For the pointwise supremum of affine functions that are global underestimators of a convex function $f$,
$$h(x) = \text{sup}\{g(x)\ |\ g\ \text{affine}, \ g(z)\le f(z)\}$$
It can be shown that $h(x) = f(x)$ for $x \in \text{int dom }f$
Furthermore, if $f$ is closed, then $h(x)=f(x)$ for all $x \in \text{dom }f$
My question is why is it not the case that $h(x) = f(x)$ for all $x \in \text{dom }f$ when $f$ is open?
What I am thinking is that the pointwise supremum somehow applies closure to $f$ so that:
$$\text{epi }h = \text{cl epi }f$$
I believe this would imply that $h$ is equal to $f$ except at the point in boundary of the domain. I can't seem to prove this though. Thank you for reading and any help!
Let $f : \mathbb{R}_+ \to \mathbb{R}$ be defined by: $$f(x) = \begin{cases}1 & \text{if } x = 0 \\ 0 & \text{if } x > 0.\end{cases}$$ Note that $f$ is open and convex.

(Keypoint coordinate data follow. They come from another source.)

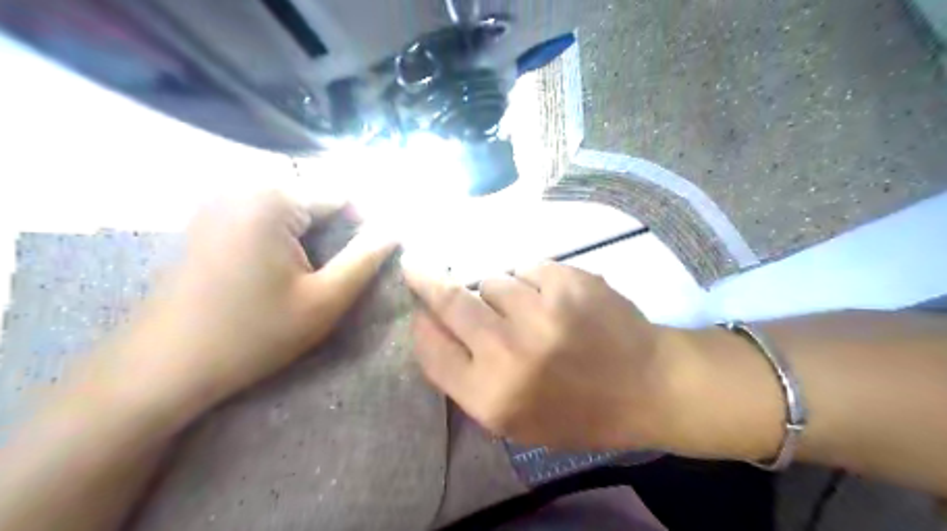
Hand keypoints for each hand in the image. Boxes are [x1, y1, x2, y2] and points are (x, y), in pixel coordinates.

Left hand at [87, 193, 395, 416]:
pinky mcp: (208, 221)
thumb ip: (366, 259)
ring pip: (291, 208)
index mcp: (272, 198)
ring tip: (316, 273)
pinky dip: (285, 237)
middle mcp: (241, 186)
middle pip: (315, 198)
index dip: (366, 226)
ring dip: (313, 235)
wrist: (162, 367)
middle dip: (338, 230)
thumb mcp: (324, 300)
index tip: (375, 260)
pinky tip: (283, 270)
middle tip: (342, 272)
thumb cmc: (252, 334)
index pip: (342, 195)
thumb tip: (395, 228)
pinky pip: (264, 216)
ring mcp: (219, 201)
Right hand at [402, 259, 696, 450]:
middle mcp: (509, 352)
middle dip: (427, 281)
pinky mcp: (568, 282)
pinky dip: (533, 281)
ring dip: (499, 292)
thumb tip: (434, 329)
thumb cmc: (578, 412)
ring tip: (529, 311)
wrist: (648, 385)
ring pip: (493, 281)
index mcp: (492, 397)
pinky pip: (528, 268)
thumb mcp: (515, 420)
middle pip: (450, 301)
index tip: (421, 313)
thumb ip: (468, 379)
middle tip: (415, 267)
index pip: (431, 350)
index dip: (421, 327)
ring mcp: (541, 312)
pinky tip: (554, 300)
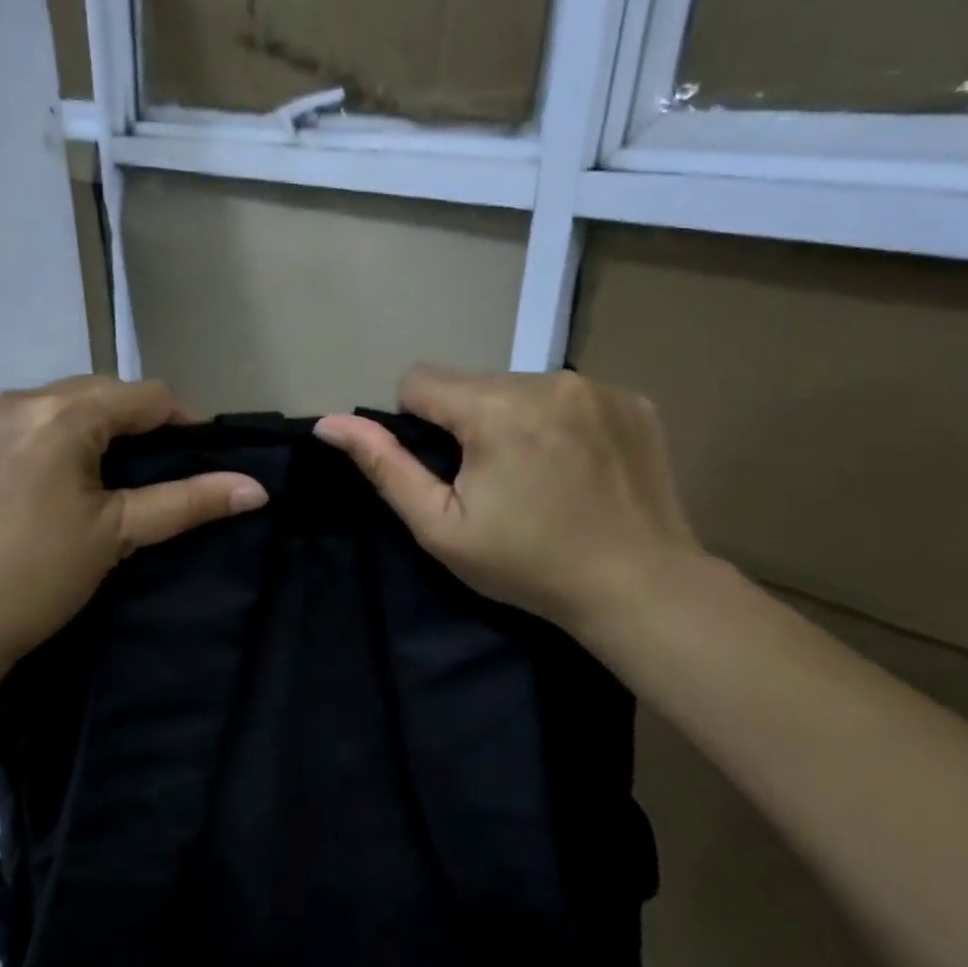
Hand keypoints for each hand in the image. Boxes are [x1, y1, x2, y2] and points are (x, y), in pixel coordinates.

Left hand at [0, 377, 266, 679]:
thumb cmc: (36, 578)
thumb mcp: (117, 535)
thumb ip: (188, 502)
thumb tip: (256, 488)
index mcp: (60, 415)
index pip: (143, 395)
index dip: (183, 418)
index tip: (201, 451)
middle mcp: (9, 403)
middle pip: (92, 394)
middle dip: (130, 423)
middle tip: (149, 469)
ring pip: (44, 410)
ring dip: (78, 431)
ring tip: (93, 479)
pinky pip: (1, 433)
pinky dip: (31, 448)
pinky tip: (29, 493)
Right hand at [315, 366, 702, 640]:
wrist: (638, 586)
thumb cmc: (527, 564)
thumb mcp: (441, 527)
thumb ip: (385, 467)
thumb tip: (329, 424)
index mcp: (494, 409)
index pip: (420, 380)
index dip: (416, 425)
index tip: (445, 471)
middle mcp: (548, 380)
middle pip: (473, 383)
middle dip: (468, 423)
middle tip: (494, 483)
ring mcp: (598, 386)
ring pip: (521, 387)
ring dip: (514, 420)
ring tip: (538, 477)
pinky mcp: (633, 399)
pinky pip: (570, 395)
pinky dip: (561, 422)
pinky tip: (577, 467)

Let's look at $h(0)$. What affine functions $g(x)=ax+b$ satisfy $g(z) \leq f(z)$ for all $z \geq 0$? You need $a\leq 0$ as otherwise $g(z)>f(z)$ for $z>-b/a$. You also need $b \leq 0$ as otherwise $g(z)>f(z)$ for sufficiently small $z$. Therefore, $g(0) \leq 0$, and $h(0)=0$.